1. Why Combine Models?
Training a single model produces one set of predictions. Training many models and combining their predictions — forming a committee — can achieve lower error than any individual member. This observation is consistent across machine learning competitions: top-ranked solutions almost universally employ some form of ensemble.
We already saw a version of this in the bias-variance analysis (Lecture 4.2): averaging many regression models trained on different datasets reduces variance while preserving low bias. Ensemble methods make this practical when only one dataset is available.
A committee consists of $M$ individual predictors $\{y_m(\mathbf{x})\}_{m=1}^M$ whose outputs are combined to form a final prediction. Two strategies for combination:
- Averaging (parallel): train each model independently, then average outputs. Bootstrap aggregation (bagging) falls here.
- Boosting (sequential): train models one at a time; each new model targets the errors of its predecessors.
2. Hard vs. Soft Model Selection
Rather than averaging all committee members uniformly, we can select or weight them based on the input $\mathbf{x}$.
A decision tree routes each input through a sequence of binary decisions to a single "expert" leaf node. Each internal node asks a simple threshold question (e.g., is $x_1 > 4.5$?); the final leaf makes the prediction. Only one expert is consulted per input — hence hard selection.
A mixture of experts computes a weighted combination of $K$ specialist models:
$$p(t \mid \mathbf{x}) = \sum_{k=1}^{K} \pi_k(\mathbf{x})\, p(t \mid \mathbf{x}, \text{expert}_k),$$where $\pi_k(\mathbf{x}) \geq 0$ and $\sum_k \pi_k(\mathbf{x}) = 1$ are input-dependent mixing coefficients (analogous to the responsibilities in a Gaussian mixture model). All experts contribute softly to every prediction.
3. Bayesian Model Averaging vs. Model Combination
Bayesian model averaging (BMA) looks superficially like model combination — both marginalize over a set of models — but they rest on different generative assumptions.

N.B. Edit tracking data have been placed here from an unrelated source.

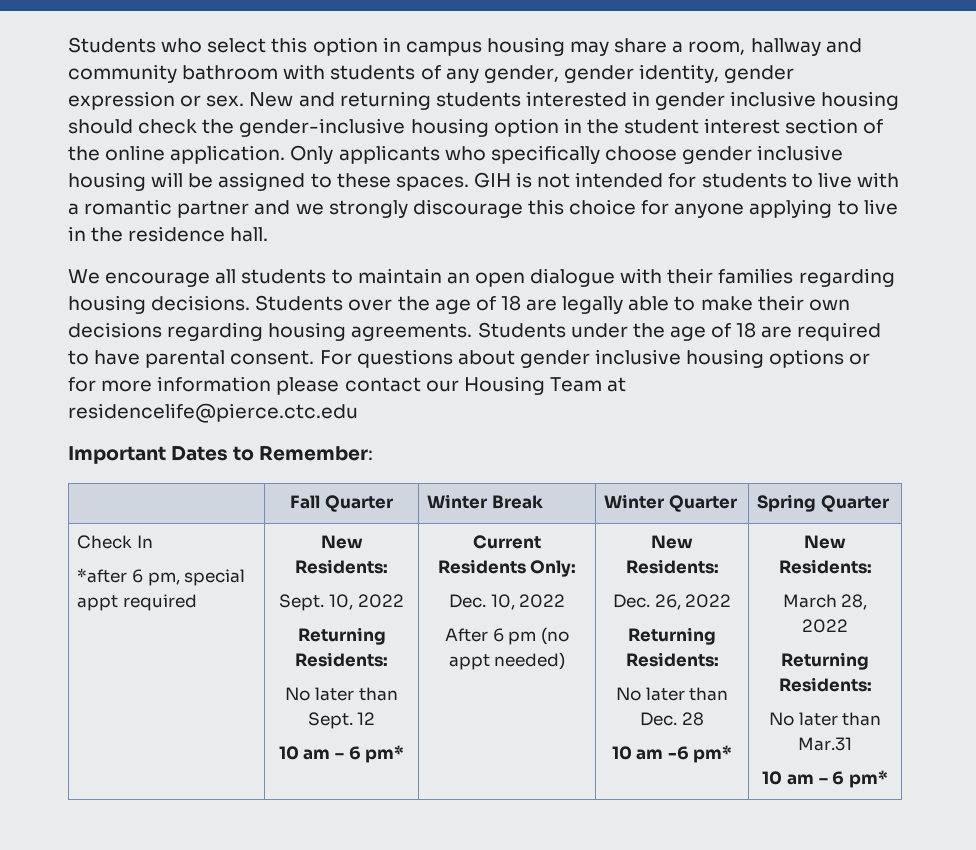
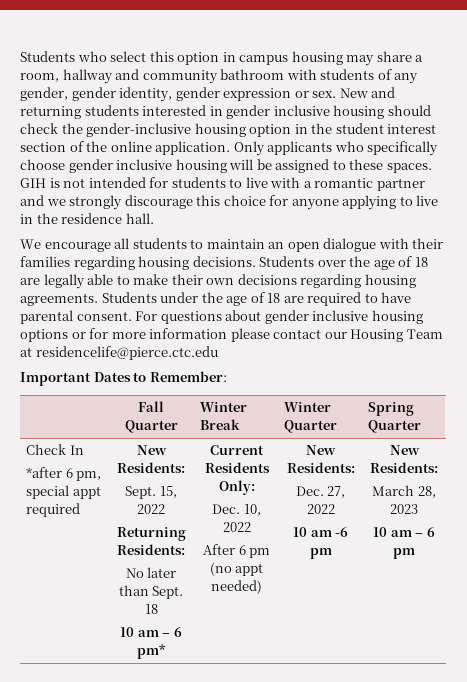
[329,594,353,610] 10, -> [159,486,177,498] 15,
[357,712,376,725] 12 -> [144,604,158,614] 18
[654,594,732,610] [628,627,716,645] [625,652,719,667] [615,687,729,701] [640,712,704,726] 26, 2022 // Returning Residents: // No later than Dec. 28 -> [327,486,346,498] [306,504,335,514] 27, 2022
[693,745,733,763] pm* -> [309,548,332,559] pm
[802,619,848,633] [781,652,869,670] [778,677,872,692] [768,712,882,726] [798,737,852,751] [762,770,888,788] 2022 // Returning Residents: // No later than Mar.31 // 10 am – 6 pm* -> [390,504,418,514] [373,527,435,537] [393,548,415,559] 2023 // 10 am – 6 pm

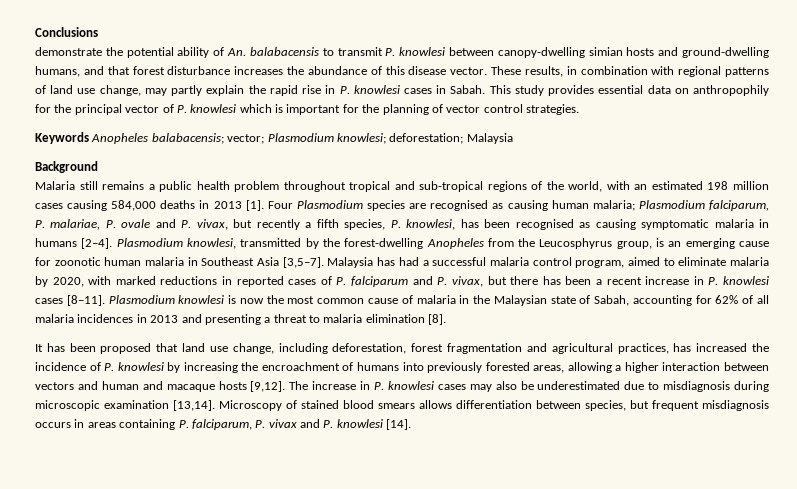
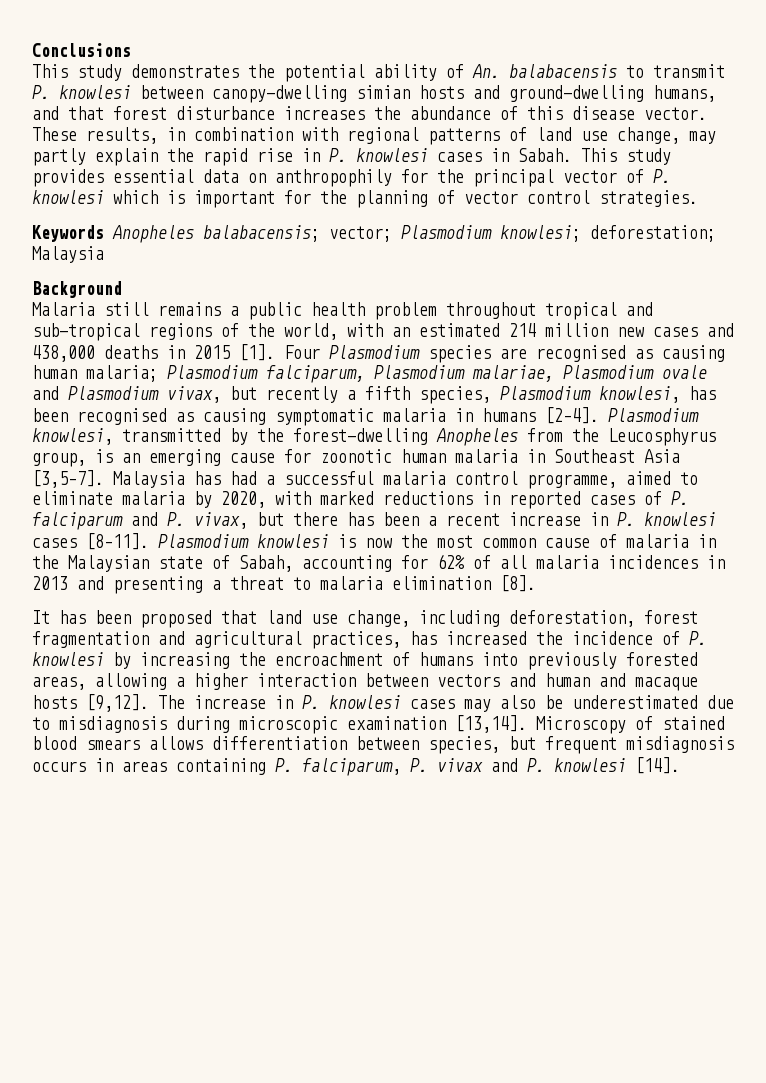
[35,47,102,56] demonstrate -> [32,64,239,81] This study demonstrates
[707,181,769,190] [35,200,157,211] 198 million cases causing 584,000 -> [509,323,734,337] [32,345,95,362] 214 million new cases and 438,000
[213,201,242,209] 2013 -> [194,345,230,359] 2015
[35,219,116,230] P. malariae, P. -> [374,365,654,382] Plasmodium malariae, Plasmodium
[181,220,192,228] P. -> [68,386,159,400] Plasmodium
[390,220,401,228] P. -> [500,386,591,400] Plasmodium
[575,260,625,268] program, -> [527,474,617,489] programme,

Bayesian model averaging assumes the entire dataset was generated by a single model $h$; we are merely uncertain which one:
$$p(\mathbf{x}) = \sum_h p(\mathbf{x} \mid h)\, p(h).$$As data accumulate, the posterior $p(h \mid \mathcal{D})$ sharpens onto one model. BMA is a way of expressing uncertainty about the true model.
Model combination (e.g., Gaussian mixture models) assumes different data points may have been generated by different processes. Each point $\mathbf{x}_n$ has its own latent variable $z_n$:
$$p(\mathbf{x}_n) = \sum_{z_n} p(\mathbf{x}_n \mid z_n)\, p(z_n).$$More data does not collapse the mixture onto a single component; heterogeneity in the data is genuine, not a reflection of our uncertainty about the model.
In BMA, two data points $\mathbf{x}$ and $\mathbf{x}'$ are both explained by whichever single model $h^*$ the posterior eventually selects. In a mixture model, $\mathbf{x}$ might come from component $z = 1$ (e.g., one cluster) and $\mathbf{x}'$ from $z = 2$ (another cluster) — the two points genuinely arise from different processes.